_EXERCISE GOAL_: In the records below, begin at the line containing "right shoulder: (495, 402, -14)" and end at the line containing "left wrist: (1067, 565, -6)"; quote every line in that span exactly, including both boundary lines, and no others.

_DATA_:
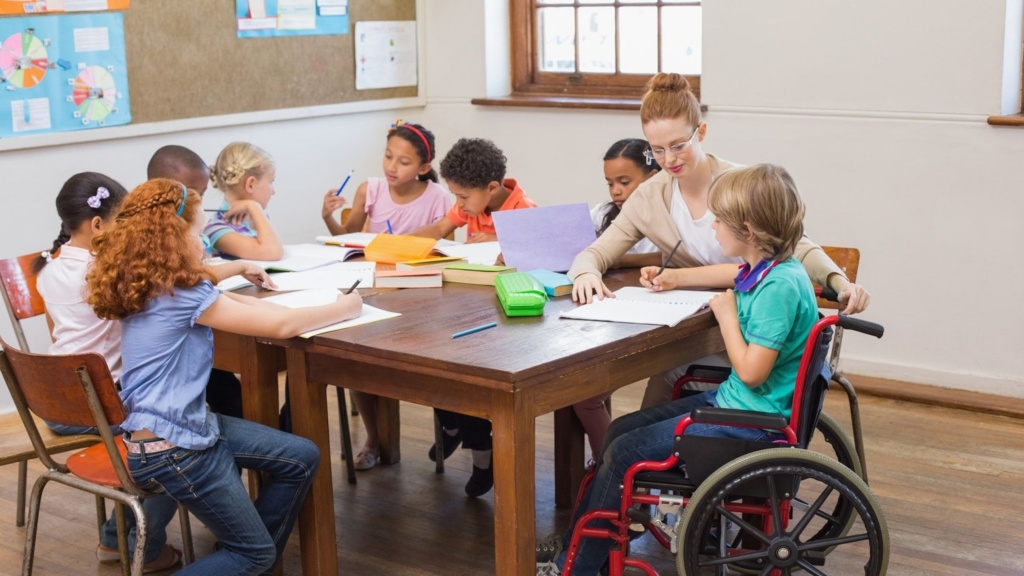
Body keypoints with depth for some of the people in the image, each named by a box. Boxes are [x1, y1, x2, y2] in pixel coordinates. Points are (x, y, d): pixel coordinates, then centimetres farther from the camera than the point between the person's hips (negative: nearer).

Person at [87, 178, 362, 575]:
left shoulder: (149, 287, 6)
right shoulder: (181, 295, -21)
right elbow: (280, 326, -17)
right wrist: (342, 309, -4)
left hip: (191, 425, 9)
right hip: (171, 451, -9)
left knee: (301, 459, 11)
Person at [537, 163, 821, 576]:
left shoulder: (780, 285, -25)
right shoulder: (760, 270, 3)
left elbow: (751, 371, -25)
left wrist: (726, 313, -15)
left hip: (753, 421, -10)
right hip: (732, 400, 10)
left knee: (624, 453, -10)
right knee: (621, 429, 9)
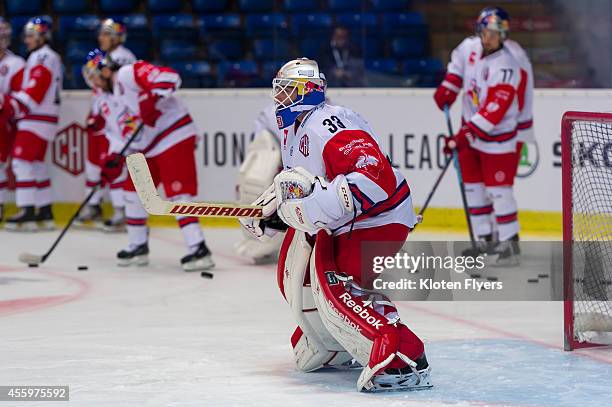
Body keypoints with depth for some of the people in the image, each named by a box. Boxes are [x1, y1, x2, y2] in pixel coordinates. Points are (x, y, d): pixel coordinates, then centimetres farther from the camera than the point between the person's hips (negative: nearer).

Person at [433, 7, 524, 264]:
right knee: (473, 185, 11)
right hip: (470, 127, 8)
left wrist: (466, 136, -37)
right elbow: (458, 60, 22)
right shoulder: (470, 47, -5)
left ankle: (509, 243, -1)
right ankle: (486, 239, 21)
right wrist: (448, 87, 10)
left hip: (497, 135, -8)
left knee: (498, 189, -9)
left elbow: (494, 110, -34)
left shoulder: (506, 67, -27)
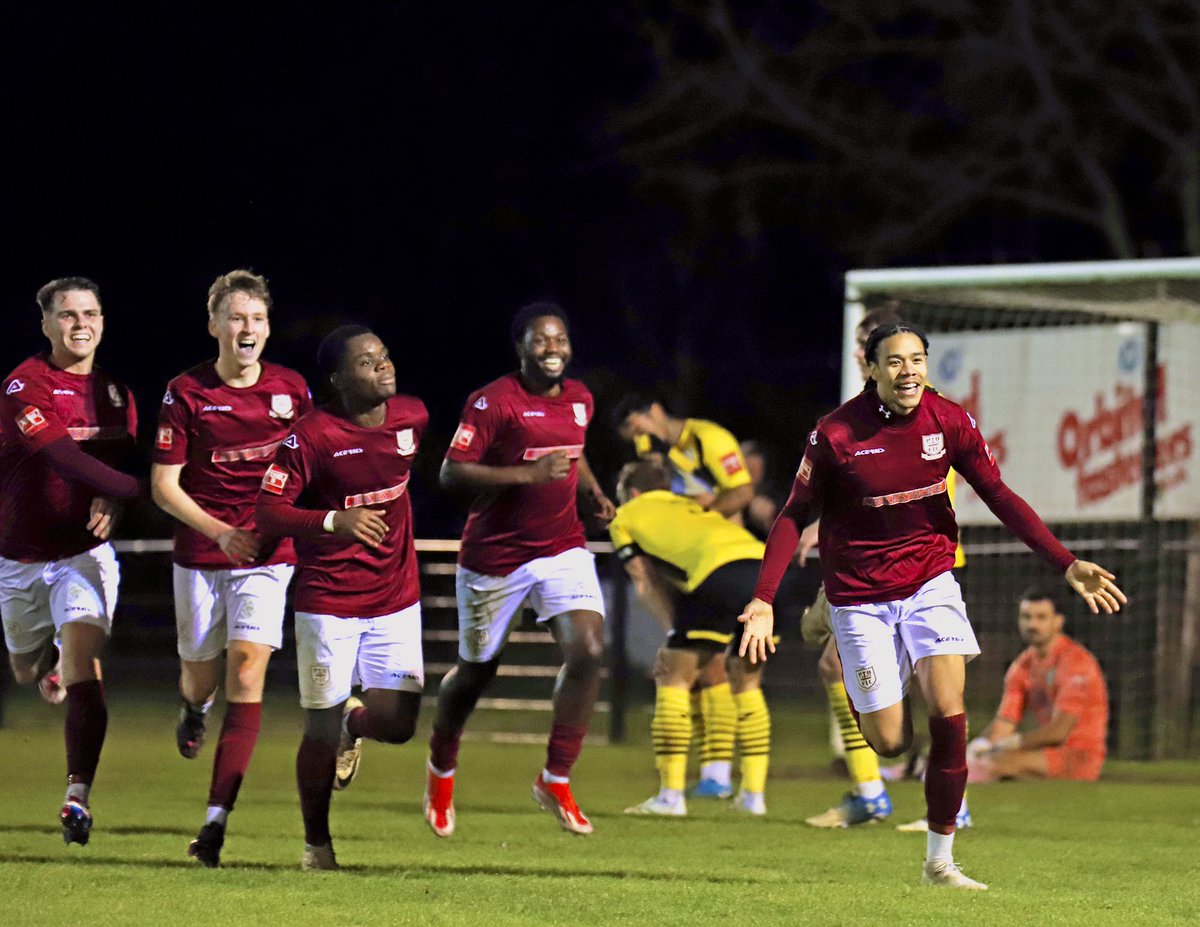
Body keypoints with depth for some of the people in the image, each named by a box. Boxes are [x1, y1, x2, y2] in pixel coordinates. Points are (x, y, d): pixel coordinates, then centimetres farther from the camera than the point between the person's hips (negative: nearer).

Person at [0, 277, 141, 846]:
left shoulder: (115, 391, 4)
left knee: (84, 664, -18)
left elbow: (125, 457, 9)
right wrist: (141, 491, -32)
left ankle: (78, 798, -21)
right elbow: (64, 458, -25)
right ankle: (50, 661, 55)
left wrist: (111, 502, -15)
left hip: (85, 551, 1)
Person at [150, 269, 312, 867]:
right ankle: (193, 708, 52)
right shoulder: (186, 392, -5)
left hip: (269, 554, 0)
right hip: (200, 556, 0)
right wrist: (220, 531, -18)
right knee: (201, 676, 10)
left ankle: (216, 820, -17)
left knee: (248, 670, -15)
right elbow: (163, 485, -5)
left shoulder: (292, 389, 0)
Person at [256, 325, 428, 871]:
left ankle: (354, 724, 30)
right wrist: (335, 521, -33)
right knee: (321, 731, 0)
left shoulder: (411, 417, 0)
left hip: (395, 598, 4)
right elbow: (267, 512, -20)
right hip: (328, 603, -4)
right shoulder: (312, 436, -16)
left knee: (396, 724, -6)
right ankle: (316, 842, 20)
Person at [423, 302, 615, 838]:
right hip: (495, 558, -4)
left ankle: (556, 781, -6)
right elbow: (451, 472, -19)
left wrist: (593, 494, 7)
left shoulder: (579, 399, 6)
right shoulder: (495, 402, -14)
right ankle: (441, 769, 40)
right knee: (476, 670, 10)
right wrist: (527, 475, -27)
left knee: (588, 650, -18)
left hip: (562, 548, 4)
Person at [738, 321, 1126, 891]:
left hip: (930, 582, 2)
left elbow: (999, 497, 0)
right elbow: (795, 515, -8)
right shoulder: (837, 434, -16)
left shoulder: (949, 422, -8)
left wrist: (1067, 565, -6)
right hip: (860, 596, -2)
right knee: (890, 742, -2)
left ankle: (940, 859, -4)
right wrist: (764, 599, -17)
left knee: (949, 712, -16)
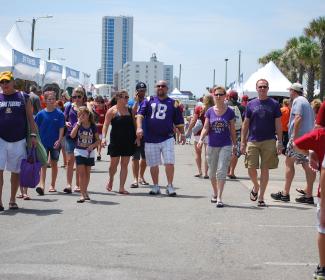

_EXERCISE SOLUTION_:
right shoulder: (495, 402, -14)
right ankle: (441, 769, 40)
right knee: (476, 670, 10)
right wrist: (527, 475, -27)
left knee: (588, 650, -18)
left hip: (562, 548, 4)
Person at [738, 321, 1126, 891]:
left hip: (930, 582, 2)
left elbow: (999, 497, 0)
right elbow: (795, 515, -8)
right shoulder: (837, 434, -16)
left shoulder: (949, 422, -8)
left wrist: (1067, 565, -6)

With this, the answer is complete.